Viaggio di Istruzione a Napoli – classi quinte Arimondi

Ricetta della Pastiera napoletana versione Arimondi

Prendi 73 allievi maturi, mescolali con sei insegnanti biologici, quelli senza grandi grilli per la testa e lascia macerare per almeno 12 ore. Tutt’al più si aggiunge una qualche essenza di Orvieto. Lascia riposare il tutto in hotel fuori dal mondo a Castellammare di Stabia e non preoccuparti di qualche porta che sbatte perché tanto al mattino alle 6 e un quarto bisogna tornare a lavorare la pasta.

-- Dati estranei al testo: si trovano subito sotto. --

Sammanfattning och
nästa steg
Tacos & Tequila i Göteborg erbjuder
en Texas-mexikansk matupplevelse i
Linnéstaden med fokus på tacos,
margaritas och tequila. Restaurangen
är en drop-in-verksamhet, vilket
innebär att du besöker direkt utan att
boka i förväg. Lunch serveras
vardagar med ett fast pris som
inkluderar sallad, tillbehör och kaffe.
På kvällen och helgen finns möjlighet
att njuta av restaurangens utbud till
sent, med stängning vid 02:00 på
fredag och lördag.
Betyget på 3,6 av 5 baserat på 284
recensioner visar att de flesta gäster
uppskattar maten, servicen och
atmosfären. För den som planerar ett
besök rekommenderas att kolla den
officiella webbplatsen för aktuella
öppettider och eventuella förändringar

Aggiungi come spezie il Cristo Velato, in tre dosi, una alle 8,45, una alle 10,30 e una alle 13,00, una spolverata di Monastiero e Santa Chiara, pizza fritta, cuoppo, babà, sfogliatella e fiocco di neve di Poppella. Il procedimento è ancora lungo e complicato. Intanto tutta la prima parte della ricetta va fatta con i piedi nell’acqua, sullo stile Arca di Noè. Aggiungi con calma anche Spacca Napoli, via Toledo, Piazza del Plebiscito e Castel dell’Ovo e come tocco finale il Mausoleo di Maradona. Secondo riposo, magari musicale con saletta disco e concerto della Cantatrice Riccia Lella. Se non trovi il Vesuvio già pronto puoi sostituirlo con il limoncello di Sorrento e poi una salsa di Pompei di quella che lascia il profumo nelle mani e la voglia di tornare. Terzo riposo dell’impasto e ultima spruzzata di Catacombe di san Gennaro e Rione Sanità.

Ora basta scherzare, abbiamo fatto un viaggio indimenticabile e abbiamo saputo sorridere alle avversità del tempo. L’Arimondi è tornato a viaggiare e i nostri cuori con lui.